The 37-year-old is calling time on her playing career at the end of season.

By Press Association Published: 5 May 2022 - 1.55pm

Karen Bardsley admits her impending retirement is yet to fully sink in, although the Manchester City goalkeeper is already looking towards furthering women’s football off the field.

A frustrating past few years dealing with hamstring injuries, accompanied by multiple operations and long stretches on the sidelines has convinced the 37-year-old to end her career at the end of this season.

The issue has plagued Bardsley since the 2019 World Cup, but she has had more than a decade at the top level, helping City win eight trophies, including their maiden Women’s Super League title in 2016.

Karen Bardsley was capped 82 times by England (John Walton/PA)
Karen Bardsley was capped 82 times by England (John Walton/PA)

Capped 82 times by England, Bardsley will officially bring the curtain down with a watching brief when City face Chelsea in the FA Cup final at Wembley on May 15 – even if she struggles to accept the fact.

“It’s still not really sunk in,” said Bardsley, who joined City at the end of the 2013 season. “I don’t think it’s going to sink in until the very end of the year and the very end of the contract.

“The game at Wembley is going to be the last big event but I’m still going to be going into the club for my physio, so until all that comes to a close, it’s just going to feel like a super long off-season.

“The most emotional moment for me was when I made the announcement to the girls and the coaching staff in the auditorium at the training ground. To have to walk in there and stand up in front of everyone and say ‘hey guys, I’m retiring and never going to play football’. That hit me, I got really choked up.

“The day after the FA Cup is going to be weird. Hopefully I remember everything, but it’s going to be really strange. I think that drive home the next day is going to be really weird.”

Bardsley helped England go all the way in the 2019 SheBelieves Cup and featured in three World Cups and two European Championships, while she was a proud Team GB representative at London 2012.

United States-born Bardsley commemorated the occasion by getting a tattoo of the Olympic rings on her left wrist, having pledged to high school friends years earlier she would if she ever got the chance to compete at a Games.

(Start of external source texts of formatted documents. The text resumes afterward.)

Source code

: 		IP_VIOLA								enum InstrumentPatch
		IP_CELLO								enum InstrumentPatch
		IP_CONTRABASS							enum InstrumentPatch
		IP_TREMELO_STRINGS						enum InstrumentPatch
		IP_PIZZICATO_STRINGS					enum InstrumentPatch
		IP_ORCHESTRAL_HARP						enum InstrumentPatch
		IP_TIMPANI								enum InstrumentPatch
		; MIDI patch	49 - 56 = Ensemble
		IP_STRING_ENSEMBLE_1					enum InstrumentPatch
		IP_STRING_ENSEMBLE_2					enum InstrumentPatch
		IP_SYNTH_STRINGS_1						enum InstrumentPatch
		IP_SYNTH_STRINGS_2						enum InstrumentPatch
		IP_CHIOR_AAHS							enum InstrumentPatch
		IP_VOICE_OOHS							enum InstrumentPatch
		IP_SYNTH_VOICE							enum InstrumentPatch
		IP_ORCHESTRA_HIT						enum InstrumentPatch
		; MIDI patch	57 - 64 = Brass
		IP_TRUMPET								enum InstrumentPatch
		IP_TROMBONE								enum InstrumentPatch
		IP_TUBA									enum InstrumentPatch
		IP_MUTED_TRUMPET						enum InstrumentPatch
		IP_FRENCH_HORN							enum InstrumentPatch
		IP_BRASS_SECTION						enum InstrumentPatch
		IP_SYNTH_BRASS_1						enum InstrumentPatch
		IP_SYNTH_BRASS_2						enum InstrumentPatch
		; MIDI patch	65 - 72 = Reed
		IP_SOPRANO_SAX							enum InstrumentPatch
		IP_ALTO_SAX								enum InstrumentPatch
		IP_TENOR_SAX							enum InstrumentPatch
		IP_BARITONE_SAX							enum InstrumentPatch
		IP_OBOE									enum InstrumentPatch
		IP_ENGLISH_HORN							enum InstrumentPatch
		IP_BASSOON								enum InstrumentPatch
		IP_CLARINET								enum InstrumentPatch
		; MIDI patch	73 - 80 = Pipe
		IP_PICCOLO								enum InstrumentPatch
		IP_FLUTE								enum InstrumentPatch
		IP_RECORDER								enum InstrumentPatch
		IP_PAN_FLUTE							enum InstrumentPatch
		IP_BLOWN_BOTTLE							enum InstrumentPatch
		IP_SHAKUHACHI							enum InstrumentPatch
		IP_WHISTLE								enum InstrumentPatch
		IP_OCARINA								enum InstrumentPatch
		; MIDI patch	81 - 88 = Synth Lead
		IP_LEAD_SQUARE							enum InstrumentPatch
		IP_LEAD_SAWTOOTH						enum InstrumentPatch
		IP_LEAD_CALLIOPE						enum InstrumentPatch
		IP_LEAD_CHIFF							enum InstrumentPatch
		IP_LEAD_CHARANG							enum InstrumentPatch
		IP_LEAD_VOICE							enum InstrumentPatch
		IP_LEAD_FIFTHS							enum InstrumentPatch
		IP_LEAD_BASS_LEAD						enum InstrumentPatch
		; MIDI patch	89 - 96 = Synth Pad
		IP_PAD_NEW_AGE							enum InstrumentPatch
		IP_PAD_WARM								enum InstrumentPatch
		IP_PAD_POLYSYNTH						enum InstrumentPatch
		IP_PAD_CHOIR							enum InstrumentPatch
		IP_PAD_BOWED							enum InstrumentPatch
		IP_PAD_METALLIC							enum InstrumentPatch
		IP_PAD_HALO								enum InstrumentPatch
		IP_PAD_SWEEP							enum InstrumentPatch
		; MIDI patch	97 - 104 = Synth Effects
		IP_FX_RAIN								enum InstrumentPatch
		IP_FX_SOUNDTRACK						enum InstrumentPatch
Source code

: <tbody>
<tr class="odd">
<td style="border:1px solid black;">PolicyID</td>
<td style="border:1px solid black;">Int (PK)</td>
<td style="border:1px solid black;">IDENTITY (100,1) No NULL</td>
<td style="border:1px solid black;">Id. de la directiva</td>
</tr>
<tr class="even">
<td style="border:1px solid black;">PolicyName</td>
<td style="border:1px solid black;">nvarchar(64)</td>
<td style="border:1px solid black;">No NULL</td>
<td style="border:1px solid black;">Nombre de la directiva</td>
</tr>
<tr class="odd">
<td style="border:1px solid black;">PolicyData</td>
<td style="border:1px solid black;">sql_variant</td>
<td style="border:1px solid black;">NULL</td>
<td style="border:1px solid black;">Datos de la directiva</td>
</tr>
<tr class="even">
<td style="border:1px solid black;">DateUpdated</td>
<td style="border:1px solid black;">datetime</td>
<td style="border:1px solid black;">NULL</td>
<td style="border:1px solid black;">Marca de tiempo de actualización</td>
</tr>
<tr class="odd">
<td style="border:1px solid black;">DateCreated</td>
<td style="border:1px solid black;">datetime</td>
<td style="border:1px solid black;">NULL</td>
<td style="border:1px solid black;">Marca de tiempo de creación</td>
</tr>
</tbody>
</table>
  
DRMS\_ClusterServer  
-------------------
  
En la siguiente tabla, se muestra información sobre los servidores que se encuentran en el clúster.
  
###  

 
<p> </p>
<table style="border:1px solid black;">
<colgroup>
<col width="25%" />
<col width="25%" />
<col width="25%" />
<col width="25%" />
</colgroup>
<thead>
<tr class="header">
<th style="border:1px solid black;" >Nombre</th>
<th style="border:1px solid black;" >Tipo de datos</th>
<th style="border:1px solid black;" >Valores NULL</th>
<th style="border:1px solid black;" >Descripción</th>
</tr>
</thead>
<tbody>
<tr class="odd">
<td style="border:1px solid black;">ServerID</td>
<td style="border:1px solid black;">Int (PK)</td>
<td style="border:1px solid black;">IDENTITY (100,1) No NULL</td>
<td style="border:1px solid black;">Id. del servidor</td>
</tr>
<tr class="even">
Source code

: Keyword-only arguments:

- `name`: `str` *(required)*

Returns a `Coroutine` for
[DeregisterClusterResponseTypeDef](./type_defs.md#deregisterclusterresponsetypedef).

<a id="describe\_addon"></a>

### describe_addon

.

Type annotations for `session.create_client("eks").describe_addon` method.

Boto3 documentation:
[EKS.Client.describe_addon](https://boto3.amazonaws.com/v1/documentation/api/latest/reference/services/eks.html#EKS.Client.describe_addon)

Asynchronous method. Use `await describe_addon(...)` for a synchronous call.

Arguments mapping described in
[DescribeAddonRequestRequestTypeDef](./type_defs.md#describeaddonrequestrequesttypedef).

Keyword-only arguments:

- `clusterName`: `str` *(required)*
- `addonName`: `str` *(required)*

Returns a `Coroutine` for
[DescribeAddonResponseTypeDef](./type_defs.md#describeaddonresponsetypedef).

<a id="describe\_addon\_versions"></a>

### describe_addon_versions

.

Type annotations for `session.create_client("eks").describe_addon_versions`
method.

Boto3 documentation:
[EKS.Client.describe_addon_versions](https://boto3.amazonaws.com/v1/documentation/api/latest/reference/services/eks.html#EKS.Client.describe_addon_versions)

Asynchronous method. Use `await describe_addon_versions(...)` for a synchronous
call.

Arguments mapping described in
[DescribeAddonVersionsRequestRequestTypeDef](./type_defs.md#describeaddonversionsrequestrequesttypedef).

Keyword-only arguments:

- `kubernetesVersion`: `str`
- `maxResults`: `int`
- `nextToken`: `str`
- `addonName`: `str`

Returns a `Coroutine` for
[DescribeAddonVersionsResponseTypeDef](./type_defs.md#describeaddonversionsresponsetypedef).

Team GB’s run to the quarter-finals left a lasting impact on her, and she said: “It was my first experience and so far the only experience in true parity. It wasn’t even a matter of getting paid this, it was a matter of the resources being split equally.

“The men’s team and the women’s team did everything exactly the same, I thought that was incredible and it really opened my eyes to how things should be.

“We stayed in the same hotels, had the same meals and mealtimes together and shared the same training venues. We got to know each other and at the end of the day we’re footballers with shared experiences.

Karen Bardsley, back row third left, represented Team GB at London 2012 (Andrew Matthews/PA)
Karen Bardsley, back row third left, represented Team GB at London 2012 (Andrew Matthews/PA)

“That was the stepping off point for women’s football and I just hope in terms of parity we get back to that moment again. It’s really hard to explain how it felt, but it felt right.”

In 2020, Bardsley become the first professional footballer to sit on a County FA’s Board of Directors after being appointed independent non-executive director for women and girls’ football in Manchester.

A fundamental aim was to continue the growth of women and girls’ participation in football in the city and Bardsley says the role opened her eyes to “what making a difference on a bigger scale feels like”.

While Bardsley detailed the enormous changes that have taken place across her career – when she started the back-pass rule was non-existent in women’s football – she believes there is still a way to go.

“A lot of it is around the general respect for the game and the players, that’s probably something I’d like to see change a bit more,” added Bardsley.

“If there’s a big opportunity for a game or a tournament, it should be in terms of parity. There’s no reason in my eyes that a men’s tournament should be any different to a women’s or vice versa.”